▶ SOURCE
* * * *

It is not possible to execute the FRBS and the algorithm to calculate the SPL on other devices of the Arduino platform, i.e., MKR Family or MEGA. However, any other device with similar or better characteristics to Arduino Due can be used.

The computation time to infer the degree of subjective noise annoyance based on the FRBS has been calculated. Using the KB composed of the inputs and output variables and rules defined in Figure 2 and Table 1, the device computes approximately 150 inferences per second, which is equivalent to a reaction time of 6.5 ms. Therefore, the device has enough processing capacity to infer the output value using this KB, and both the number of input variables and the number of rules can be increased for more accuracy.

On the other hand, a WASN was deployed in the city of Linares (Jaén), Spain. This WASN is composed of nine acoustic sensor nodes, each executing the proposed FRBS and obtaining subjective noise annoyance every second. The acoustic sensor nodes were located in those streets of the city that were considered the most critical from the perspective of noise pollution. Figure 4 shows the exact locations of the measurement points in the streets, and Figure 5 shows some locations where the acoustic sensor nodes were installed.

Figure 6 presents the network topology for the deployed WASN. The City Council of Linares, through the area of urban planning, established those locations of the city that were considered the most critical from the point of view of noise pollution.

Due to the existence of the corporate Wi-Fi network that the City Council of Linares deployed in the city, as well as the absence of power supply restrictions, we proposed using this Wi-Fi network. After analyzing the coverage, it was detected that, in seven of the nine locations, it was possible to use this Wi-Fi network. However, in two locations (nodes two and nine), there was no coverage. For these two locations, we decided to use 3G and Sigfox technologies, respectively.

In addition to the FRBS software and the algorithm to calculate SPL and L_Aeq,T, all the acoustic sensor nodes include communication software, which is implemented to send data to a Web Server. The sensor nodes with Wi-Fi and 3G connectivity calculate the subjective noise annoyance every second, and every 30 s, send the average value to the webserver. In the case of Sigfox connectivity, the acoustic sensor node calculates the subjective noise annoyance every second, but in this case, the average value is sent every 10 min to the webserver. This is because the Sigfox network only permits sending 140 messages per day. More details about the protocols, network topology, and technologies used in the WASN can be found in our previous work [29].

* * * *

▶ WRITTEN PROBLEM 1
Answer these questions about the noise-monitoring passage:
(a) About how many inferences per second does the device compute?
(b) How many acoustic sensor nodes make up the network in Linares?
(c) How many messages per day does the Sigfox network permit?
▶ WRITTEN PROBLEM 2
Reproduce the noise-monitoring passage starting at "On the other" and ending at "nodes were installed.".
▶ WRITTEN PROBLEM 3
Write the next part of the noise-monitoring passage, picking up after its last sentence.
The material that comes next has no connection to the noise-monitoring passage.

* * * *

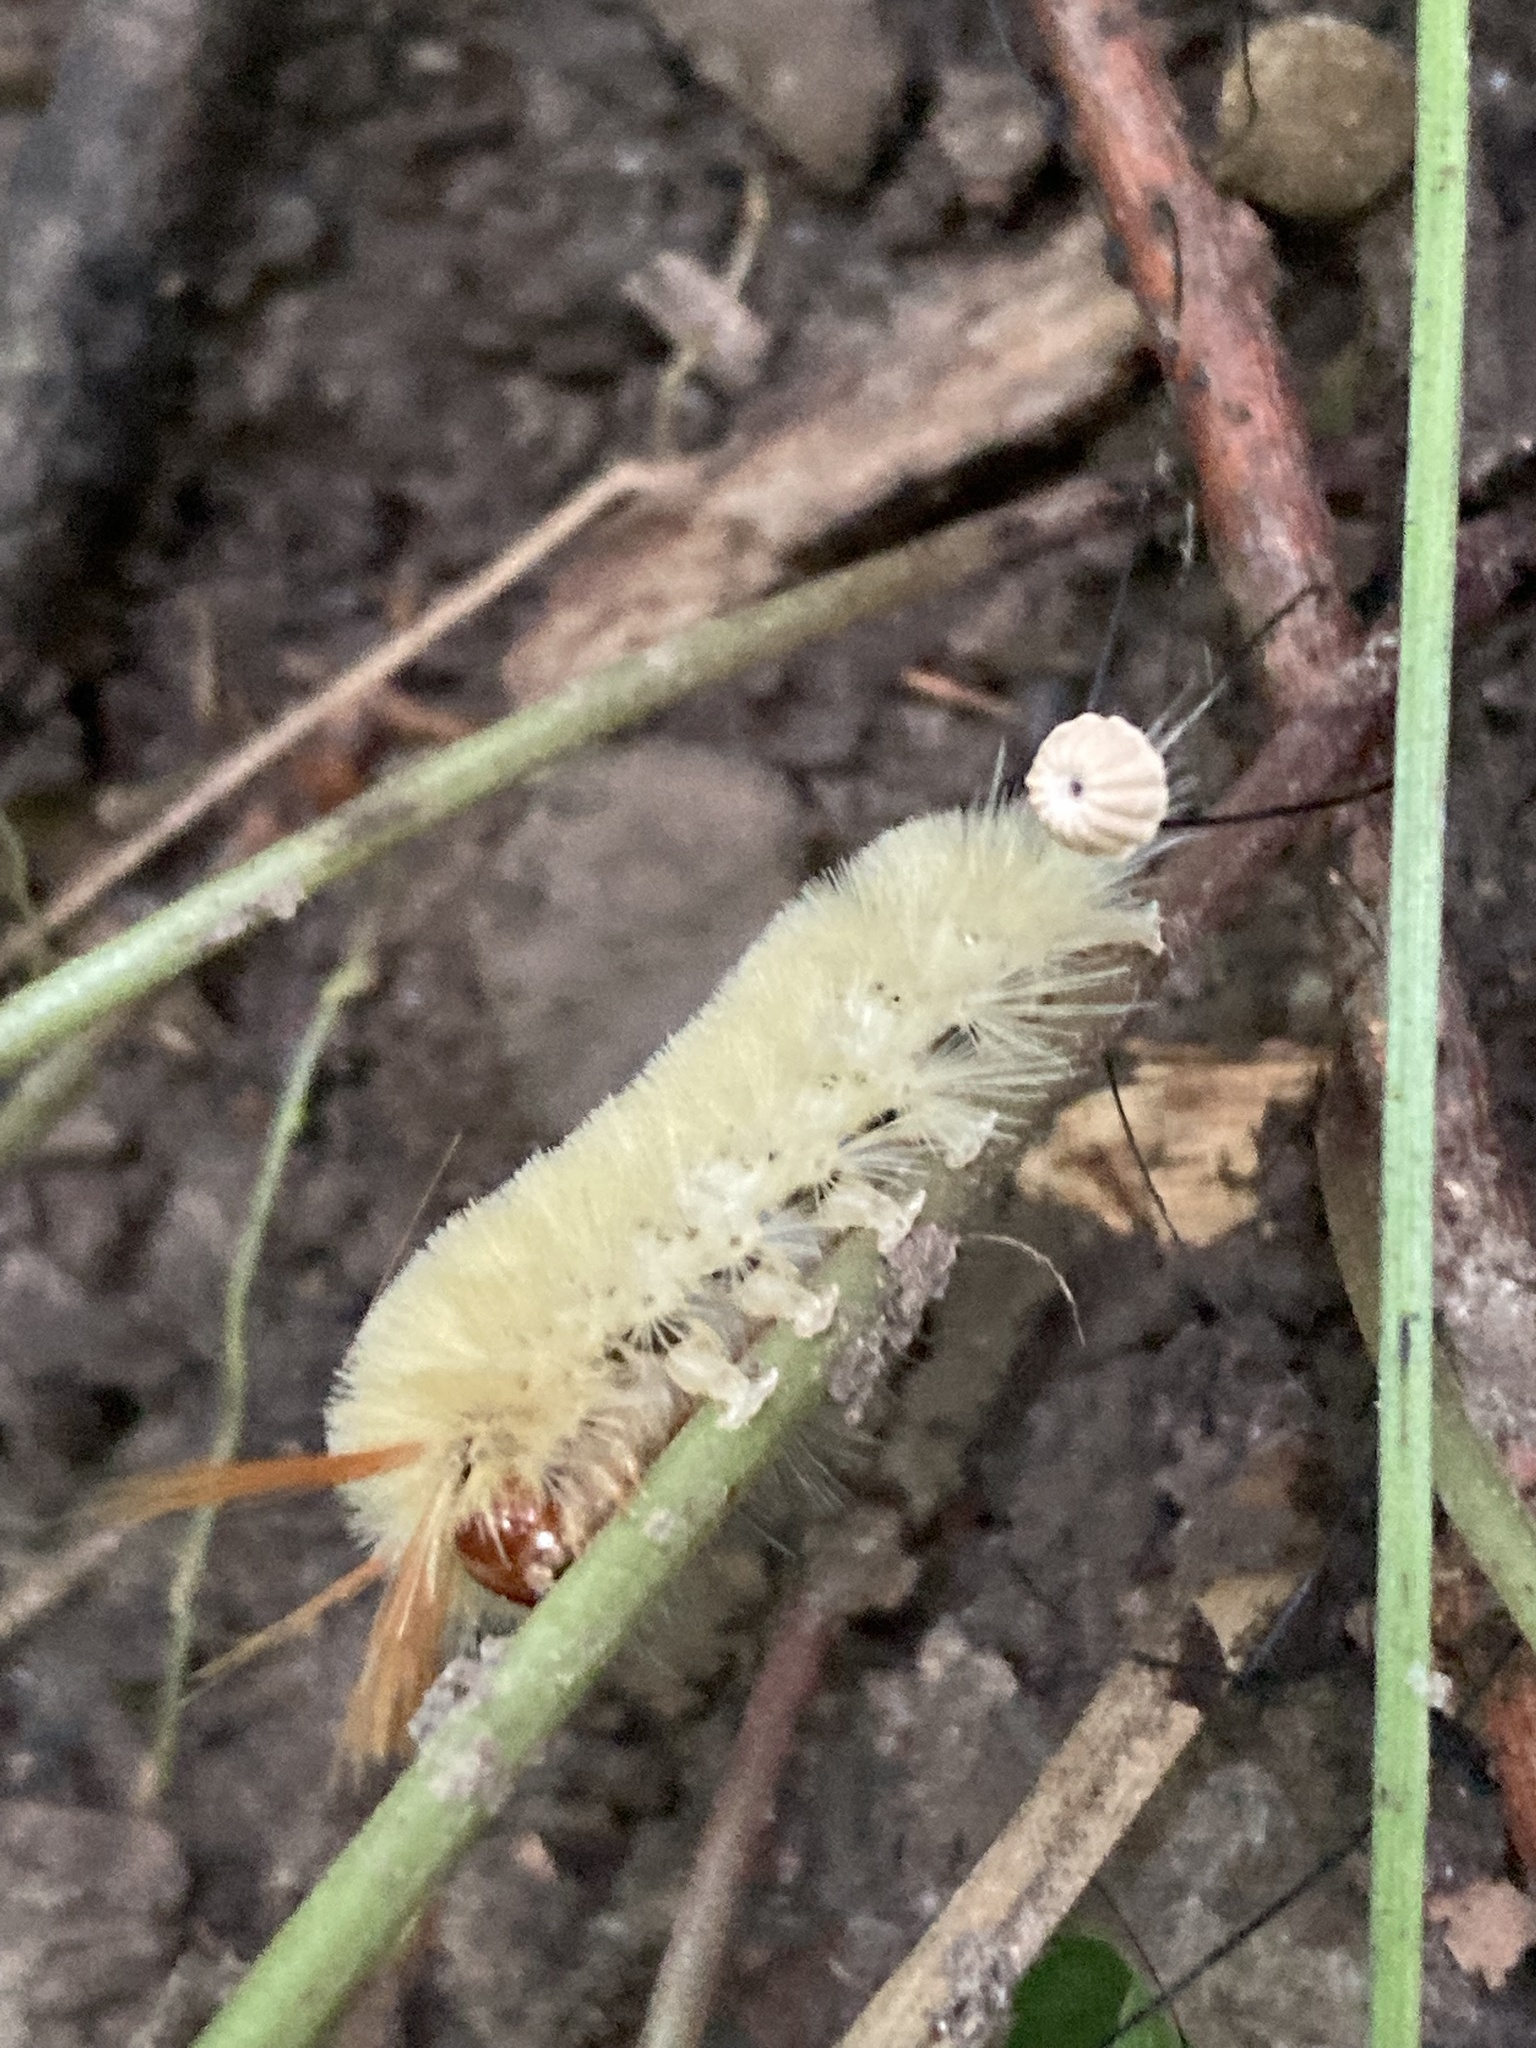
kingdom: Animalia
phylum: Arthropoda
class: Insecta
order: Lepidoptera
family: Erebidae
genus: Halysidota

* * * *

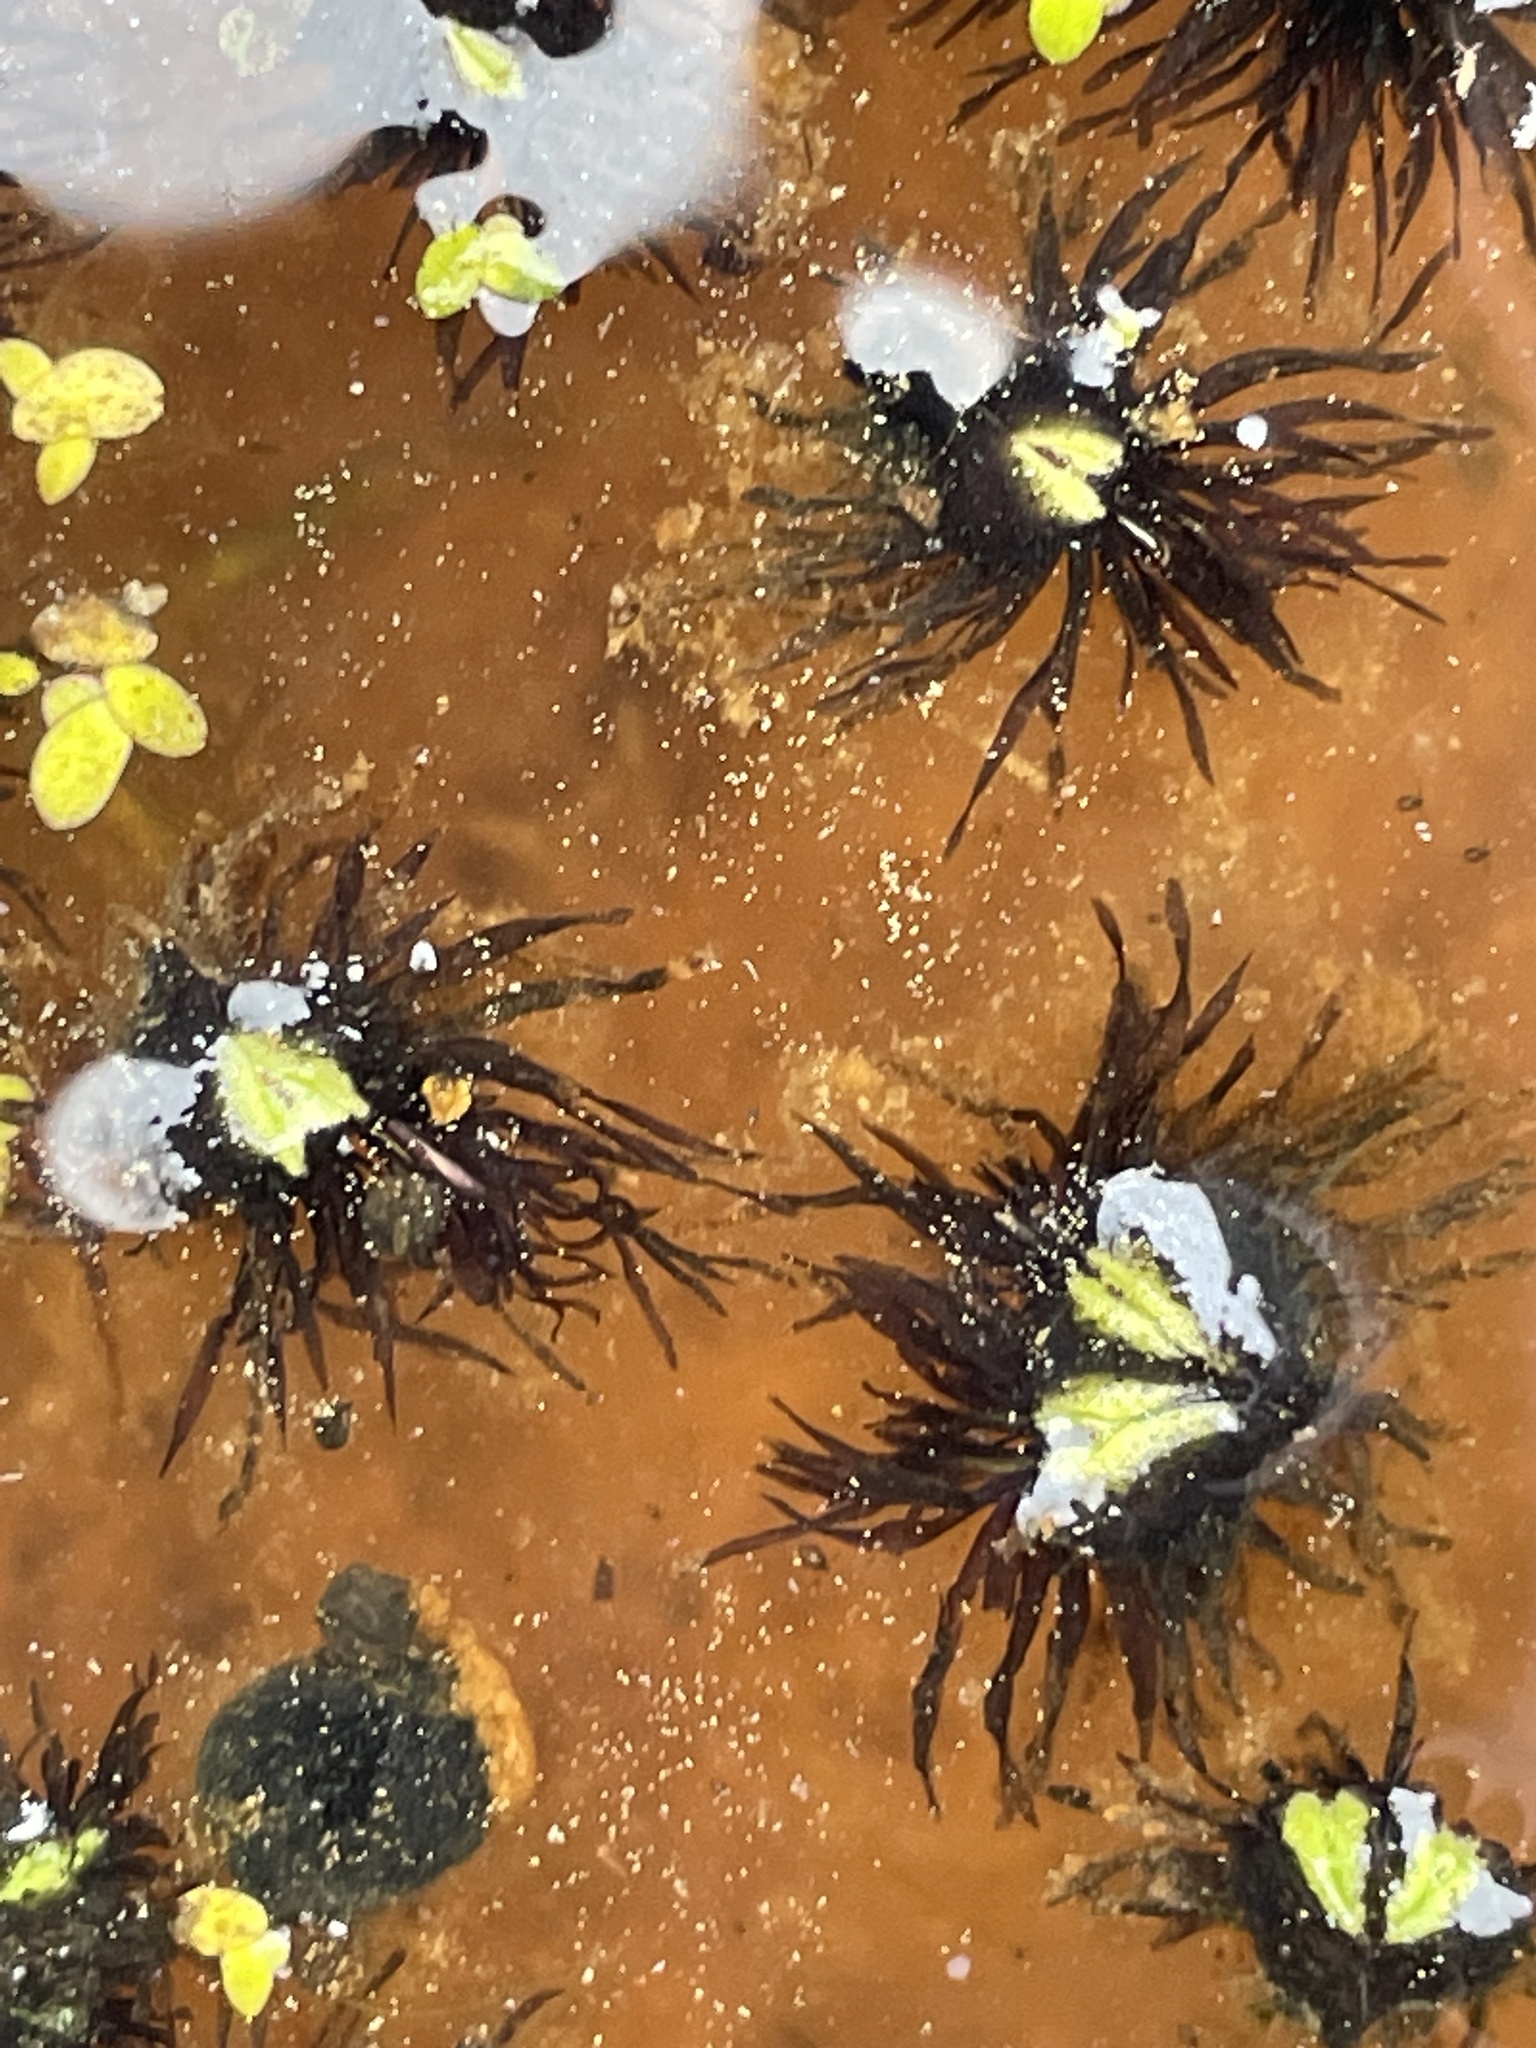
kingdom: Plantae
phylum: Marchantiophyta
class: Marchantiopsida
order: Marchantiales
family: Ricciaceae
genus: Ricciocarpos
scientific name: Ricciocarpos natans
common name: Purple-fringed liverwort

* * * *

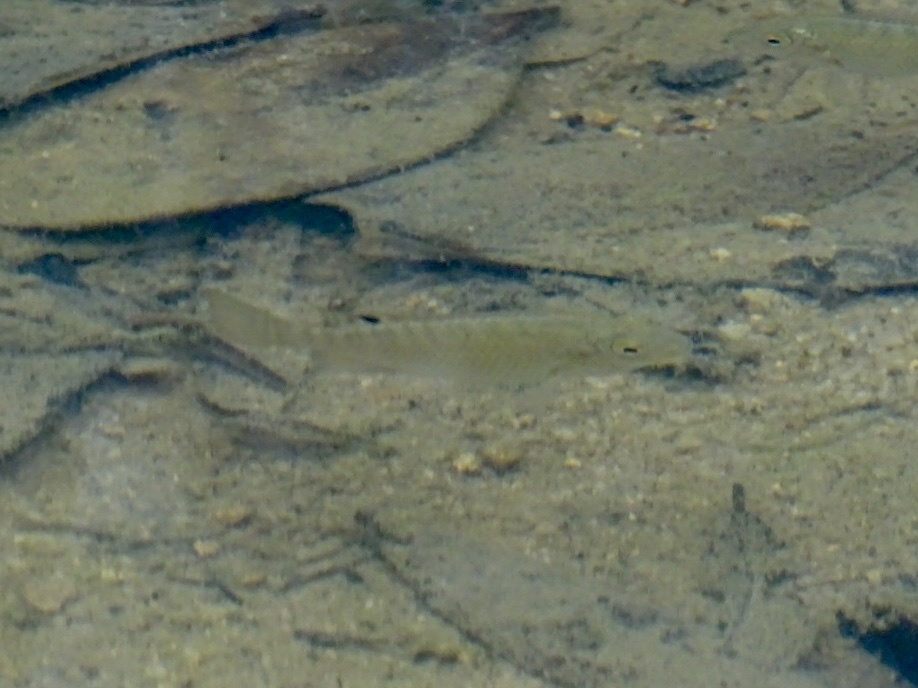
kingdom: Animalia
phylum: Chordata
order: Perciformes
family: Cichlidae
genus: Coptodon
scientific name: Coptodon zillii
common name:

* * * *

▶ WRITTEN ANSWER 1
(a) About 150
(b) Nine
(c) 140

▶ WRITTEN ANSWER 2
On the other hand, a WASN was deployed in the city of Linares (Jaén), Spain. This WASN is composed of nine acoustic sensor nodes, each executing the proposed FRBS and obtaining subjective noise annoyance every second. The acoustic sensor nodes were located in those streets of the city that were considered the most critical from the perspective of noise pollution. Figure 4 shows the exact locations of the measurement points in the streets, and Figure 5 shows some locations where the acoustic sensor nodes were installed.

▶ WRITTEN ANSWER 3
As the experiments were performed by giving real measurement inputs to the FRBS, we can compare the evolution of the SPL (used as the objective noise level) with the progress of the subjective noise annoyance on different days or situations. Each acoustic sensor node provides the temporal evolution of the SPL (in dBA) during a selected time interval, the degree of subjective noise annoyance, and the L_Aeq,T (in dBA). Figure 7 shows the temporal evolution of the SPL throughout the day from 00:00 to 23:59 h at Isaac Peral Street. The L_Aeq,T for that day was 70.9 dBA.

Figure 8 shows the progress of the subjective noise annoyance as the output of the FRBS during the same day. The noise annoyance values are in the range {0, 1}, where value 0 means no annoyance and value 1 means maximum annoyance.

As can be observed, the system can correctly detect situations that can be considered more annoying by humans. For example, the subjective noise level increases during the night with respect to SPL, and during the day, the differences are smaller. Nevertheless, we can observe that from 6:00 h onwards, although the SPL starts to increase slowly as the city starts to wake up, the subjective noise level slowly decreases.

Figure 9 and Figure 10 show the temporal evolution of the SPL and the subjective noise annoyance of another whole day in a different location. In this case, we can see that the subjective noise is the greatest at night. During the day, noise peaks are detected, however, their impact is less on annoyance, and during the transition from evening to night, although the SPL starts to decrease, the annoyance starts to increase slowly.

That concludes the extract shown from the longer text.